* _DATA LINES_:
>>>

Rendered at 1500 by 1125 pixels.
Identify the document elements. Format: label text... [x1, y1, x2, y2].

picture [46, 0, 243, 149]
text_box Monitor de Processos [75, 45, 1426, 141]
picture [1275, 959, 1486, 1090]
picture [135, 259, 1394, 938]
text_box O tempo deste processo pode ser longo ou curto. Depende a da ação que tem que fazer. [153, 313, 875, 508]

<<<
>>>

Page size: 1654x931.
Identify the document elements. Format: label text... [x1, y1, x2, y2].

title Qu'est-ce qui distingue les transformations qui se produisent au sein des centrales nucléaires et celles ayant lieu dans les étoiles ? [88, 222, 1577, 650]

<<<

* _SHORT EXERCISE_:
Swap "Page size" for "Canvas size" in the listing, from the line with "Page size: 1654x931." up to and including the line with "title Qu'est-ce qui", leaving all else unchanged. Return only those lines.

* _TASK ANSWER_:
Canvas size: 1654x931.
Identify the document elements. Format: label text... [x1, y1, x2, y2].

title Qu'est-ce qui distingue les transformations qui se produisent au sein des centrales nucléaires et celles ayant lieu dans les étoiles ? [88, 222, 1577, 650]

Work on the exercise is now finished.